The United Nations Development Fund for Women (UNIFEM) has appealed to the Nigerian government to honour its moral and legal obligations to protect the rights and lives of all its citizens - starting with Amina Lawal, a woman sentenced to death by stoning after her conviction on adultery charges.
In a news release on Tuesday, UNIFEM Executive Director Noeleen Heyzer expressed horror at the sentence and noted that the Nigerian constitution outlawed punishments such as stonning, beheadings and amputations. Nigeria was party to all international conventions on human rights, she added.

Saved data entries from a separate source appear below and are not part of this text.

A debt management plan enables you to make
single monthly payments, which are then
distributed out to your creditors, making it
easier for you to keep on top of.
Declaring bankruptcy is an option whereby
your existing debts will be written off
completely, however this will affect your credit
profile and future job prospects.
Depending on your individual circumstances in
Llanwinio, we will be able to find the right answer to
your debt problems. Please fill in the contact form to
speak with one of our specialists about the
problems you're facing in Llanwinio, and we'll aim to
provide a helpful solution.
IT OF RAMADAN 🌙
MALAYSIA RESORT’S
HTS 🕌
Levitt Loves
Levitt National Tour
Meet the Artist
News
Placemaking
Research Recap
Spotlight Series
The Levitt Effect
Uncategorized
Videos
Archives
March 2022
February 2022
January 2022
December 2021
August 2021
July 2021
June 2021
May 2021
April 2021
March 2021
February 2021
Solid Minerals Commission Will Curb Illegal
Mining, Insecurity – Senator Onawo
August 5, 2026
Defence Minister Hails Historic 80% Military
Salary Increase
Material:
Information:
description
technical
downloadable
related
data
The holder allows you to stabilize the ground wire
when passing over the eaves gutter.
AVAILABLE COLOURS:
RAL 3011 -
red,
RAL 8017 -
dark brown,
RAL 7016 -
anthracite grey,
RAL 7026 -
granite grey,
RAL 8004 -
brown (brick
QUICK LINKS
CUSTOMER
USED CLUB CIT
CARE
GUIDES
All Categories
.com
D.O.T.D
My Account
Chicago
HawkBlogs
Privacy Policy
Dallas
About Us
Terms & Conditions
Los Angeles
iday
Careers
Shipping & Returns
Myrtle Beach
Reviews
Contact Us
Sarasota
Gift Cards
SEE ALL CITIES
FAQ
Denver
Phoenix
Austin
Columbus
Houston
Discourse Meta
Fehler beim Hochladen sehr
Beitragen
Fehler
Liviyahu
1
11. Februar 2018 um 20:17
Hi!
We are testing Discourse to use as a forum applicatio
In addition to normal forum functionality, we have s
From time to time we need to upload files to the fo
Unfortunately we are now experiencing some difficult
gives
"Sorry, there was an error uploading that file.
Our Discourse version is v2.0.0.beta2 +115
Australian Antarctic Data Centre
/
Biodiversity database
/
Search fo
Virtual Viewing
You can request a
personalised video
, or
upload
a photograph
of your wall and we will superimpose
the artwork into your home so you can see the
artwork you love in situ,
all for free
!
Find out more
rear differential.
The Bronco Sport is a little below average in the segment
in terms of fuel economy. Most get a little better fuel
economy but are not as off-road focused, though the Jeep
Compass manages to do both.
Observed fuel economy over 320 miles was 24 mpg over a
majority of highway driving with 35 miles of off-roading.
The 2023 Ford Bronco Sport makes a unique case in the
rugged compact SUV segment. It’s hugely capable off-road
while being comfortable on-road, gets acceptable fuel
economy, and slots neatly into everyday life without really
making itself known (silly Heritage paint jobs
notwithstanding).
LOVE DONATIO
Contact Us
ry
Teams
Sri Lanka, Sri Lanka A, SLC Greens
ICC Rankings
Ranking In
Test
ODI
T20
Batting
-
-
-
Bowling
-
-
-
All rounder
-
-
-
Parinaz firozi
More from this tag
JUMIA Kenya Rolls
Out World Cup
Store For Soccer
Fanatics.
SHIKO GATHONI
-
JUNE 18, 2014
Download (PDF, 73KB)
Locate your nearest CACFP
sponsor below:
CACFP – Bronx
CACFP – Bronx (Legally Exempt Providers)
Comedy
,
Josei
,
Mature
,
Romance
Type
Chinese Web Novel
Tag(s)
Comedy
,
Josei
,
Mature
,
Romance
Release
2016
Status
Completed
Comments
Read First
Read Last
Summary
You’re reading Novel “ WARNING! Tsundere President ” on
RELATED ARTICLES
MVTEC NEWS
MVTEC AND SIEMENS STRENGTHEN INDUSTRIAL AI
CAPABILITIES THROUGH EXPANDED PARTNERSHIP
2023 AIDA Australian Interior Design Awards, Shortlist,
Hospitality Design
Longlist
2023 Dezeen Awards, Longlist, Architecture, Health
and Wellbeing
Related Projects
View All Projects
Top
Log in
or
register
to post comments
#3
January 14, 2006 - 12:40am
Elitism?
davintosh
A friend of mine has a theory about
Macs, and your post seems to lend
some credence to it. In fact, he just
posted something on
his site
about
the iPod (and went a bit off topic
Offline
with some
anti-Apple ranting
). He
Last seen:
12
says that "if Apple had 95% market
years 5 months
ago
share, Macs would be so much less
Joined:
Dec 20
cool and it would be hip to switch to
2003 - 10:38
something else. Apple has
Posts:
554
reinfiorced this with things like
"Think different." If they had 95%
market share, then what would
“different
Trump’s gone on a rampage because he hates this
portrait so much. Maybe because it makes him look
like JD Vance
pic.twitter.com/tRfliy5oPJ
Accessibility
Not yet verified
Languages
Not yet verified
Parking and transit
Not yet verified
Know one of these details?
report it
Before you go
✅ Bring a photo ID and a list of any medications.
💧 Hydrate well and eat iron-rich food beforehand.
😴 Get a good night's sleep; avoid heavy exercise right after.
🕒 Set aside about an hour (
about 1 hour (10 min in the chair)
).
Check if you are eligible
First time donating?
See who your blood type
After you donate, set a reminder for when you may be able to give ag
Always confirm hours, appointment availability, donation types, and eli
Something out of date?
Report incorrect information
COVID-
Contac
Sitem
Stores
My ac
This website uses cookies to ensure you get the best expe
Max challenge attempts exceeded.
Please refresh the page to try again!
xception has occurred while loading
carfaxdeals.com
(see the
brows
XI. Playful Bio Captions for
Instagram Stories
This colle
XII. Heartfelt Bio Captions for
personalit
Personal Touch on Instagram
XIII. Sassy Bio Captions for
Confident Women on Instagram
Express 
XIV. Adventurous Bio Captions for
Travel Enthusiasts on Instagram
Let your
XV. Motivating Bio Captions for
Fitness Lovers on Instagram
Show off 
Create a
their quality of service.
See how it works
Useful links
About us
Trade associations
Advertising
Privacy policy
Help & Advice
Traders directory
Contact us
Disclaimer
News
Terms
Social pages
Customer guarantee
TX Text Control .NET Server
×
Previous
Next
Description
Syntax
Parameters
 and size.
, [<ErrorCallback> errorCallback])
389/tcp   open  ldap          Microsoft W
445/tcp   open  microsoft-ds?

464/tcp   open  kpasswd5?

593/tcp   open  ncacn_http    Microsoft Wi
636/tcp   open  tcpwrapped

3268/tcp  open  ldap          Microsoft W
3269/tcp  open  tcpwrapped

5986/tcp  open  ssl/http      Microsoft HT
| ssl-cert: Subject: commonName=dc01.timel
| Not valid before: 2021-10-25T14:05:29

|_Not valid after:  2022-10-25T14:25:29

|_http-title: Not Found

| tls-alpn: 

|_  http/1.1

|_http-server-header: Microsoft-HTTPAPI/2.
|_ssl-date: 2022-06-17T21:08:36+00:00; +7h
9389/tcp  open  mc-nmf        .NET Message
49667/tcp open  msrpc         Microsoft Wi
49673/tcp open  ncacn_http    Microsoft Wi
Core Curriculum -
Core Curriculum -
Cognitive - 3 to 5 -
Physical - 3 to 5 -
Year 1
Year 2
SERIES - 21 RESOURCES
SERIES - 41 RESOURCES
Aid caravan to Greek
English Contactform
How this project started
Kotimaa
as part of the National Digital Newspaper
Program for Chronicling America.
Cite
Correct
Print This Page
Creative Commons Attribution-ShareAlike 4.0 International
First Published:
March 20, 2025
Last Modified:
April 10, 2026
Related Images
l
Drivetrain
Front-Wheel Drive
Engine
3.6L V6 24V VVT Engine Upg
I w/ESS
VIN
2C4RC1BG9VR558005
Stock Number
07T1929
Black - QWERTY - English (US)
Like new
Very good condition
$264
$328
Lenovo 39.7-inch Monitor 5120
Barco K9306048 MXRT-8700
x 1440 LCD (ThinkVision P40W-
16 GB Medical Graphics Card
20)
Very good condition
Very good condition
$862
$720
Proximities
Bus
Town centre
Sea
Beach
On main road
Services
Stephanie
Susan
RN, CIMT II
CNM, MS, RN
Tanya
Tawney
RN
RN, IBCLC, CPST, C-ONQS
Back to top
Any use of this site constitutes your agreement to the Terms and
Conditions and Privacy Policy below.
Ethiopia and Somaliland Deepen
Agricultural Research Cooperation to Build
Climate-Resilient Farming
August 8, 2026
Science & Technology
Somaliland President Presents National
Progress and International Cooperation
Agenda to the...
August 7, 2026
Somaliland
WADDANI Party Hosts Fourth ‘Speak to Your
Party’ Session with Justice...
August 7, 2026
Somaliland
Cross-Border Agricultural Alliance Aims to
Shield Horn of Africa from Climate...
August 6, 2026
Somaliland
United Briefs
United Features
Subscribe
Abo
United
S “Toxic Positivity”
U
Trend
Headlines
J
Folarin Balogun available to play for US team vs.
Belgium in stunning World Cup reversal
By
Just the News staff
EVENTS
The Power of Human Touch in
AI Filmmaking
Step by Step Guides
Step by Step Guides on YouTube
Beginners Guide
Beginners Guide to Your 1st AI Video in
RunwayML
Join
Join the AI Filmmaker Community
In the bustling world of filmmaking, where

According to Heyzer, nation states had the power to enforce their constitutions and the responsibility to protect their citizens, including "those like Amina who are poor, uneducated and female".
"After three decades of struggle to recognise women's rights as human rights, we acknowledge the complicated interplay of cultural values and power relations involved in the determination of who defines what is or
is not a right," Heyzer said.
"The rights of those who are poor or of lower social standing do not count less than those who are rich or high-born. The rights of women cannot be valued less than the rights of men. And states are obligated to protect the rights of everyone equally," she added.
Lawal was first sentenced to death on adultery charges in the small town of Bakori in March, under the Islamic or Shari'ah legal code, after giving birth to a child outside marriage. A man she said had fathered the baby was discharged for lack of evidence.
An Upper Shari'ah Court in the town of Funtua upheld the sentence last week. Lawal's lawyers have said they will appeal the judgement.
President Olusegun Obasanjo said on Saturday he expected the judiciary to overturn the death sentence standing over Lawal.
"I do sincerely hope that we will get through it, that Amina will not die," Obasanjo told reporters in the presidential residence in Abuja. "But if for any reason she is killed, I will weep for Amina and her family, I will weep for myself, and I will weep for Nigeria."